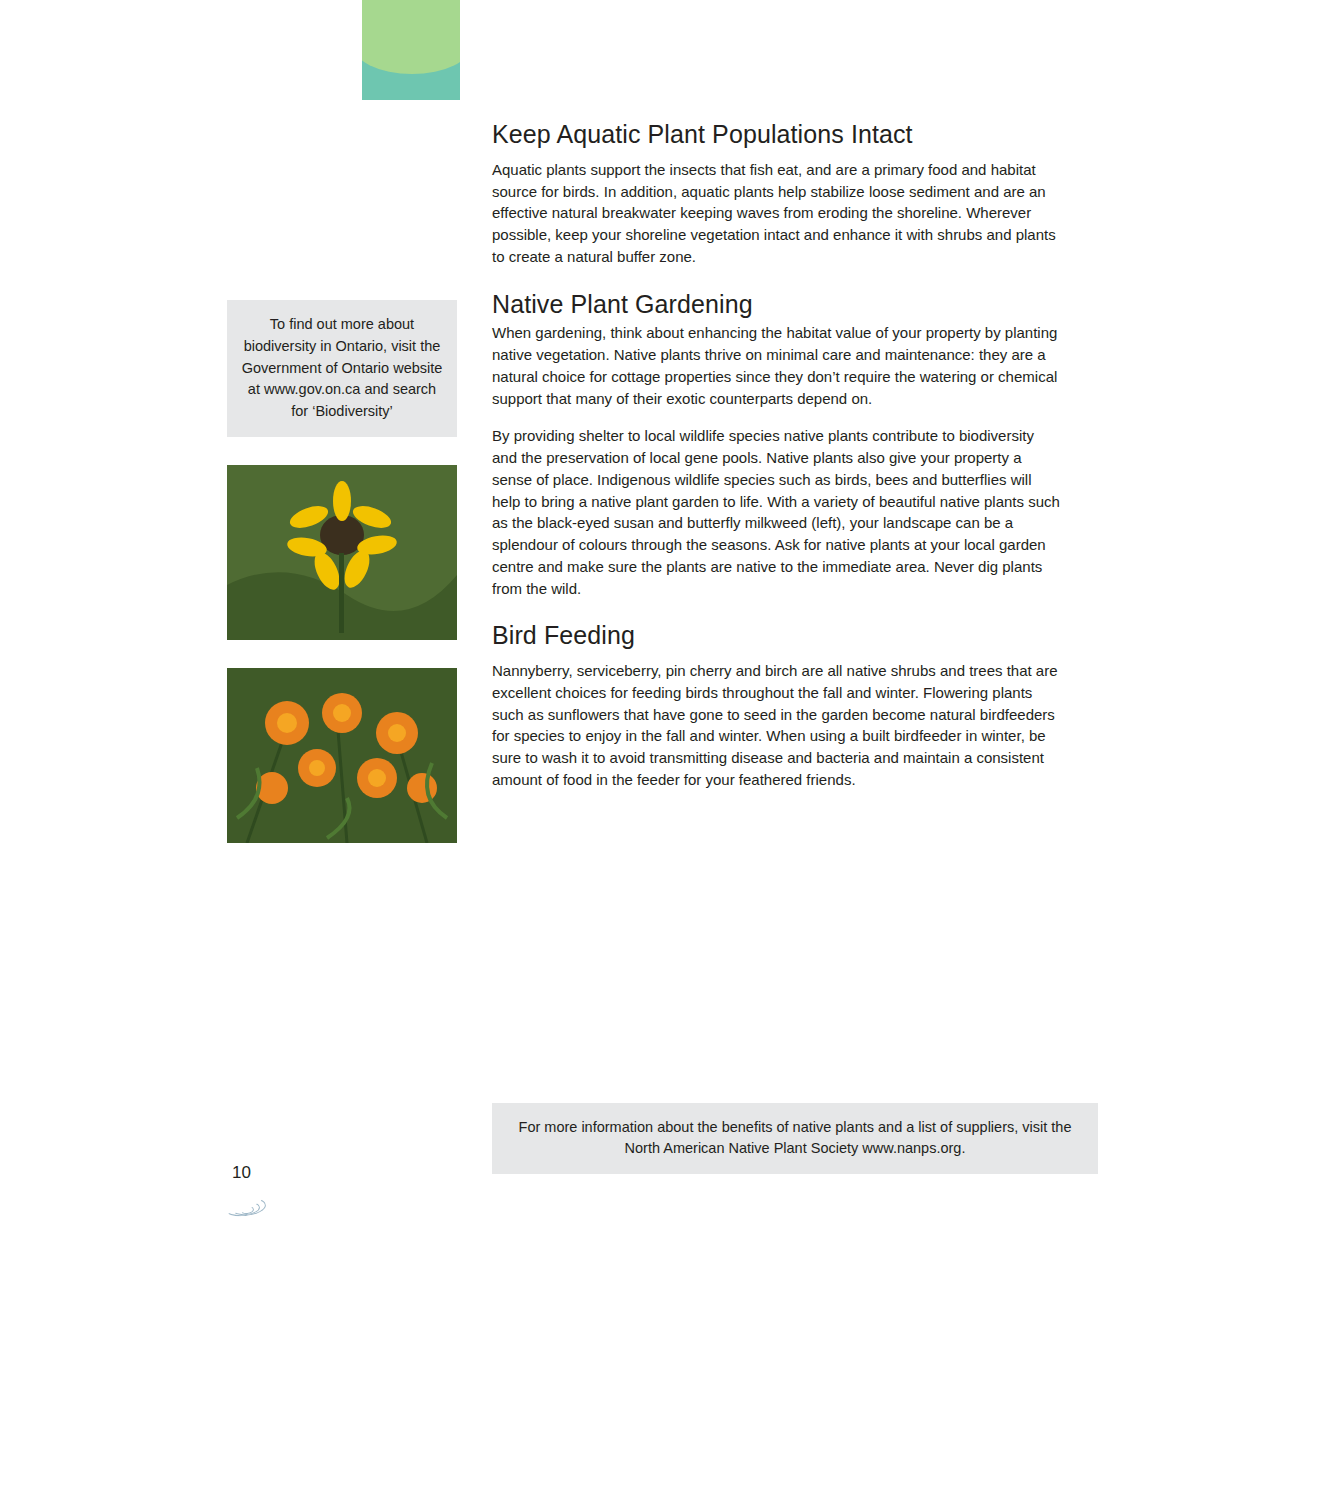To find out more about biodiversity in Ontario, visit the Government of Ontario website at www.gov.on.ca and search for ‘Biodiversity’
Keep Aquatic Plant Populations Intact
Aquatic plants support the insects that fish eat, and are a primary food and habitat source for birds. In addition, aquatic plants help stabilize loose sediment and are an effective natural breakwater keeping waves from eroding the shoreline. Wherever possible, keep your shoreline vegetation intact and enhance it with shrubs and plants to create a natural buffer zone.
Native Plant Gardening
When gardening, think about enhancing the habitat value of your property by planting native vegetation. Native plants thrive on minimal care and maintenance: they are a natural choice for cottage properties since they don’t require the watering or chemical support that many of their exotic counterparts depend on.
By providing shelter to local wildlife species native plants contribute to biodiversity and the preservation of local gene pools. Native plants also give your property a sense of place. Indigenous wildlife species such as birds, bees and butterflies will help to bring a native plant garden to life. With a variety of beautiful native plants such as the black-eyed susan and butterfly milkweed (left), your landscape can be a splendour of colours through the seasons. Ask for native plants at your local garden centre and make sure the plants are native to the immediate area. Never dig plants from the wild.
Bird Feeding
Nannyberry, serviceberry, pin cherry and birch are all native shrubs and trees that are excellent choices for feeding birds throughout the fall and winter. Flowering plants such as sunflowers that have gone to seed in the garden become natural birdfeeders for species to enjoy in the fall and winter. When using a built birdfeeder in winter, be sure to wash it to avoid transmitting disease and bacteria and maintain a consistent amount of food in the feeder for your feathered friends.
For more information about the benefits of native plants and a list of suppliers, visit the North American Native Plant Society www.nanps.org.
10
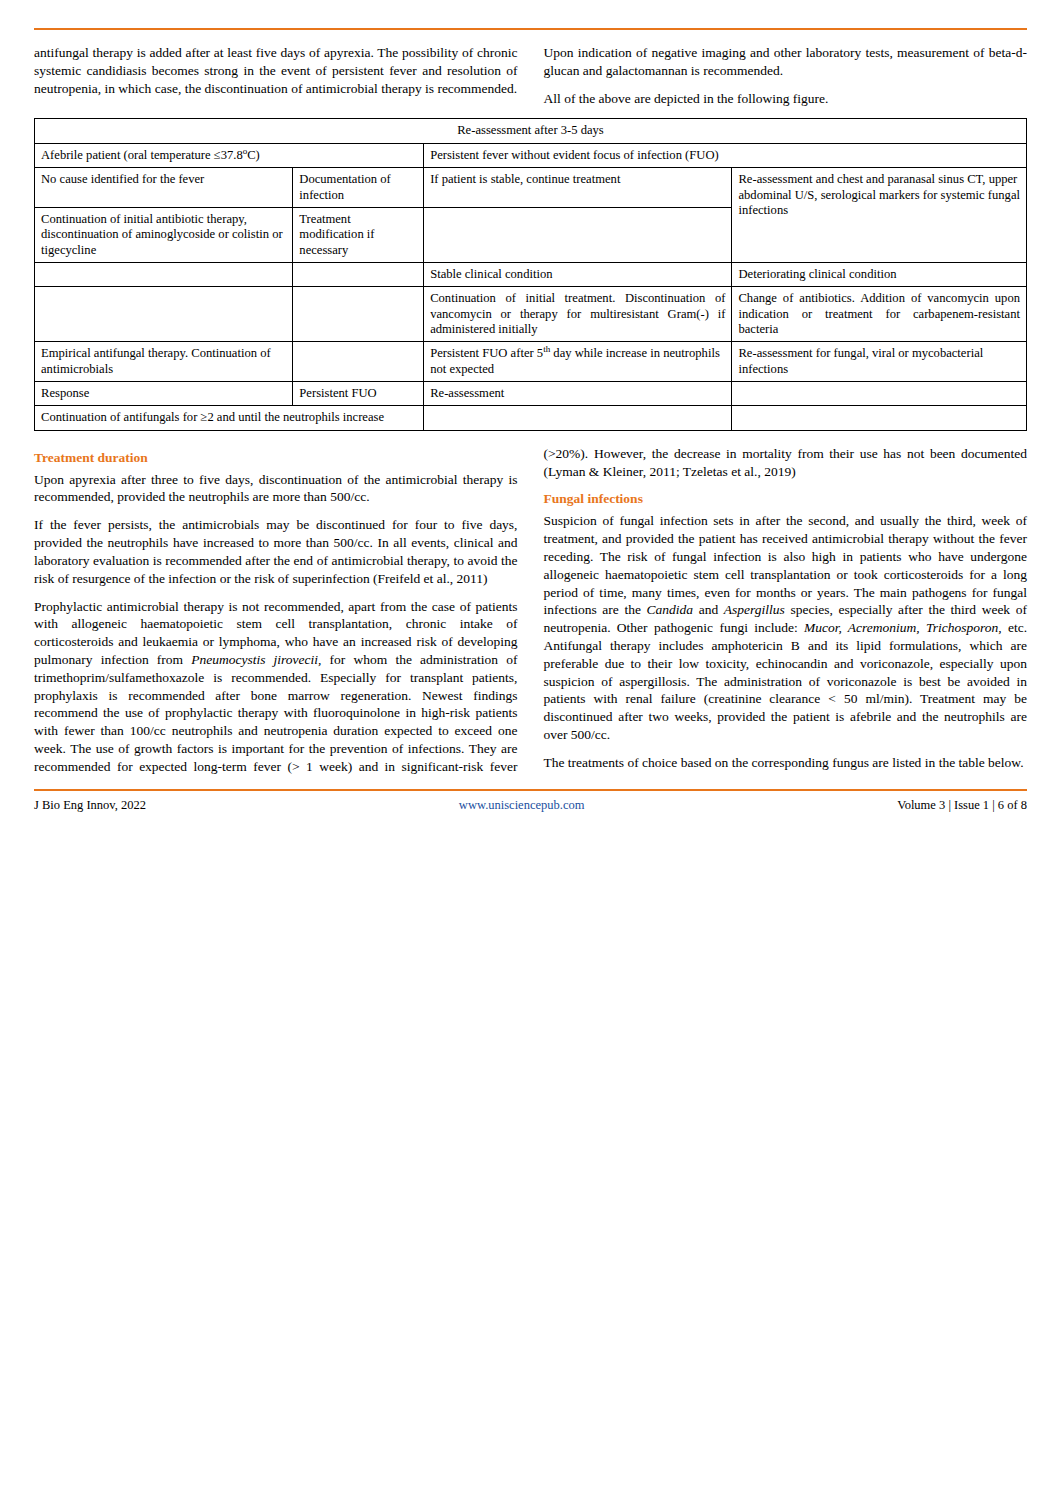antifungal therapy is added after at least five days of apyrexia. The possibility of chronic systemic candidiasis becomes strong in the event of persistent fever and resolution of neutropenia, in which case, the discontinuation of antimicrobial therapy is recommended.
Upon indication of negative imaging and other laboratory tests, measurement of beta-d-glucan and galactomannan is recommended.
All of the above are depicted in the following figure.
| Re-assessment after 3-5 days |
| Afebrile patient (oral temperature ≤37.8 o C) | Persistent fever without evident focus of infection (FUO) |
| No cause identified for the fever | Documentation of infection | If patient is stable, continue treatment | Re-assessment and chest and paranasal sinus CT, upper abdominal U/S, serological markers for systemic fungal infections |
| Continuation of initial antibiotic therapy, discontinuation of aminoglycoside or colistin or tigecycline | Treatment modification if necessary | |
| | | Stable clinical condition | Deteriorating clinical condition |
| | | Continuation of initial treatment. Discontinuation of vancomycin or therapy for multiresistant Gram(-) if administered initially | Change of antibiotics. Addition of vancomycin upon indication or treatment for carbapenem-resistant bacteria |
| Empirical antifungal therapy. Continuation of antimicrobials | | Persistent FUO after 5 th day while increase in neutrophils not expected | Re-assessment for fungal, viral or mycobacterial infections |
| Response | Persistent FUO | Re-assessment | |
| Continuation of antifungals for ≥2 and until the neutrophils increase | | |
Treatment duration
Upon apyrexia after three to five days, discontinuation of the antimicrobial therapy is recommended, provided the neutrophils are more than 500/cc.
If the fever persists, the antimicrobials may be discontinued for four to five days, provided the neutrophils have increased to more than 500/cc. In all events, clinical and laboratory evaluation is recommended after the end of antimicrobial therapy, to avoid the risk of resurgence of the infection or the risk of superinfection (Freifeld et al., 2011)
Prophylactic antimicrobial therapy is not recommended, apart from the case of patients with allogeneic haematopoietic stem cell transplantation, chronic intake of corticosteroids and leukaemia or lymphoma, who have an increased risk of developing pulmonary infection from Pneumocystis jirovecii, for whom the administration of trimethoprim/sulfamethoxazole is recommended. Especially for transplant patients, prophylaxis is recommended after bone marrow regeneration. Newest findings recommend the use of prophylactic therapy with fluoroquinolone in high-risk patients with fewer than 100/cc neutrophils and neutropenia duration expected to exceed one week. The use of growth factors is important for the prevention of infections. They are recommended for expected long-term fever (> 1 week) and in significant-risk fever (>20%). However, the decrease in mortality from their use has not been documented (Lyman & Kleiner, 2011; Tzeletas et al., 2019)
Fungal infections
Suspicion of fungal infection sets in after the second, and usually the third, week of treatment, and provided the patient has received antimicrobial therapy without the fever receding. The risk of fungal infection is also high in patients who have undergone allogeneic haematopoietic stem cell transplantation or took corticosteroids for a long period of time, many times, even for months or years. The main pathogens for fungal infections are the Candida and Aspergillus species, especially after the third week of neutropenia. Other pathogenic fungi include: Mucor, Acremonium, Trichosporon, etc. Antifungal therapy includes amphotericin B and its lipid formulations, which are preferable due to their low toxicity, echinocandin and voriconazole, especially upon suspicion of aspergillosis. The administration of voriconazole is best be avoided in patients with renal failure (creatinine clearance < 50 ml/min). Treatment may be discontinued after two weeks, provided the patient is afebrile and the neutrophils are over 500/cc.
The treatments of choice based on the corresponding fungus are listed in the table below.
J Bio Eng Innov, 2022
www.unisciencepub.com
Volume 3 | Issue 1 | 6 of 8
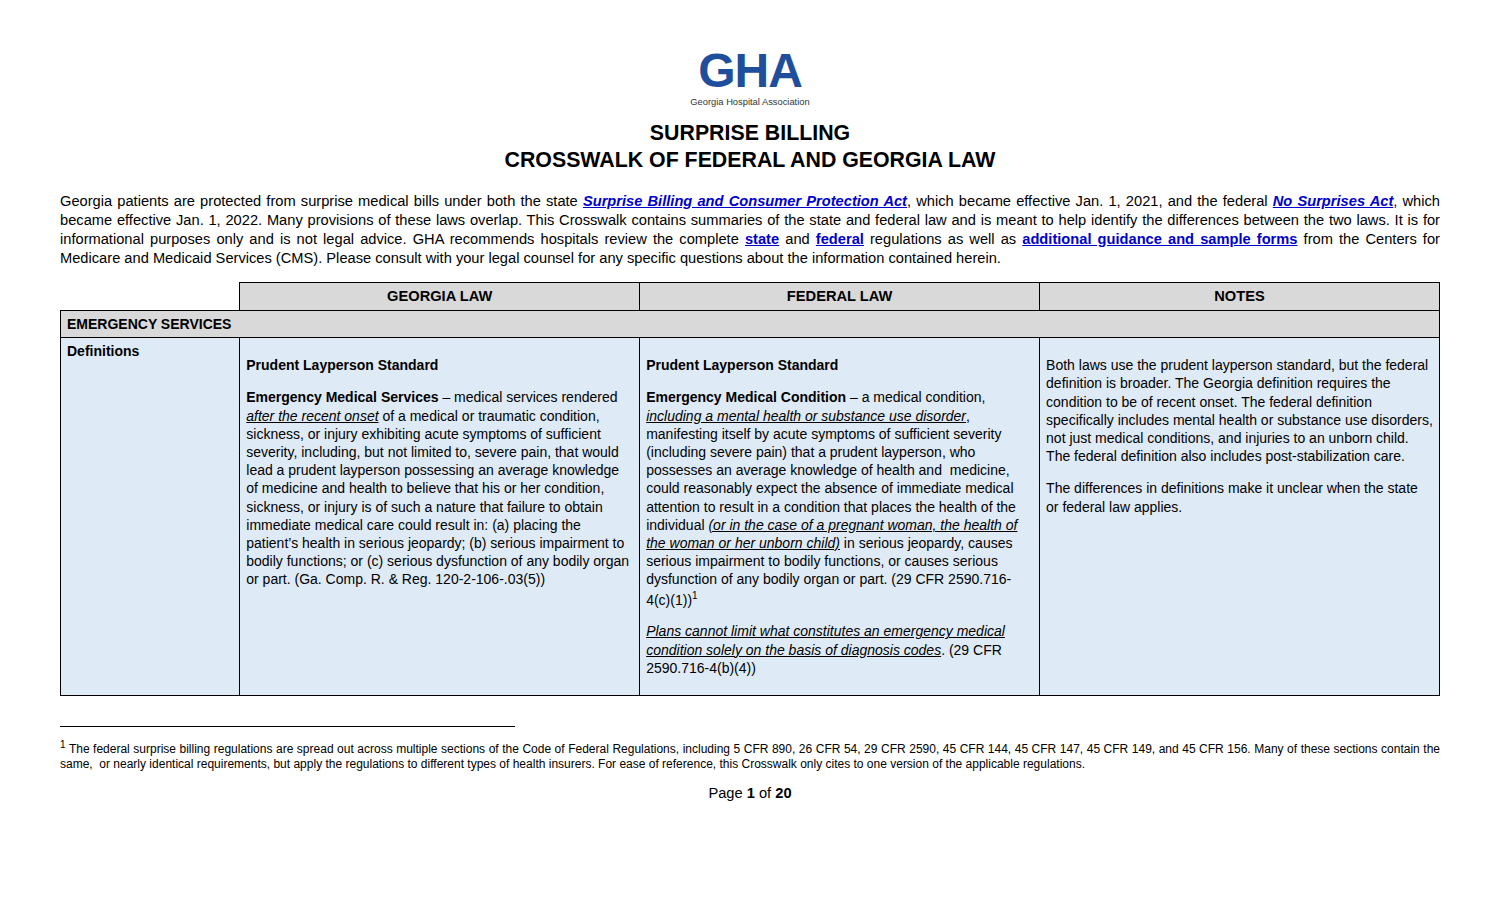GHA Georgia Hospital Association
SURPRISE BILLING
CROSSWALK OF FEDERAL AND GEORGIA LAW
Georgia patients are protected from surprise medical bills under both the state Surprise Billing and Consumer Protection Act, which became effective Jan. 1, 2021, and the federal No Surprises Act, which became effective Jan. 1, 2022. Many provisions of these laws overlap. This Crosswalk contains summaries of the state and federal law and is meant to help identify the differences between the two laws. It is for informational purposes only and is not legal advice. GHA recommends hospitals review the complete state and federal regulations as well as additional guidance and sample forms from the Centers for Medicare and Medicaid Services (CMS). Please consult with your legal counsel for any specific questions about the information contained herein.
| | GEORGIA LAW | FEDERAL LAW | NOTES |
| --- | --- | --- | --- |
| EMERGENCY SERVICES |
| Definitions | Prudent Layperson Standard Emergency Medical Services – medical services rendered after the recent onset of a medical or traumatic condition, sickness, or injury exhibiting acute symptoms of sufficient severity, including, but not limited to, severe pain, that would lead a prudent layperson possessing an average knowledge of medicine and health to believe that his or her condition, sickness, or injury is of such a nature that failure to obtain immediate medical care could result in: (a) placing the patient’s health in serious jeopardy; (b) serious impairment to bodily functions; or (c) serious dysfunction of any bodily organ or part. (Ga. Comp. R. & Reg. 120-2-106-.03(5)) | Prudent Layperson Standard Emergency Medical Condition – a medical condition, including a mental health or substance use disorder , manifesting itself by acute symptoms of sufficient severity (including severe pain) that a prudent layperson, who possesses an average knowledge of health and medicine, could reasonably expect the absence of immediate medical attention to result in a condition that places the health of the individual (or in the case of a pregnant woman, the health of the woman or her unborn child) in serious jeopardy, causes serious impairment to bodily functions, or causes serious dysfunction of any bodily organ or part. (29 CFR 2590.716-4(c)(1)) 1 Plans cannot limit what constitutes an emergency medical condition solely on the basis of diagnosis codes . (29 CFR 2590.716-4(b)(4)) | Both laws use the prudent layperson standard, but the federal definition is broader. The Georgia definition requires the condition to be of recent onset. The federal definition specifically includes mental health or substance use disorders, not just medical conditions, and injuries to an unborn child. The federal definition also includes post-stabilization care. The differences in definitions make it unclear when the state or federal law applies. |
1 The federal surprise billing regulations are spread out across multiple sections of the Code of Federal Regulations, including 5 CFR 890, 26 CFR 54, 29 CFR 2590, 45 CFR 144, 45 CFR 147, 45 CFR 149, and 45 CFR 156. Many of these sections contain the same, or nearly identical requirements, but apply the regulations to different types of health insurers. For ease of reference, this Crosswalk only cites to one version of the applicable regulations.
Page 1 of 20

■ ■ ■ ■ ■

_Task brief_
How many lines of the entries hold the word "indication"? Respond with the number alone.

_Response_
2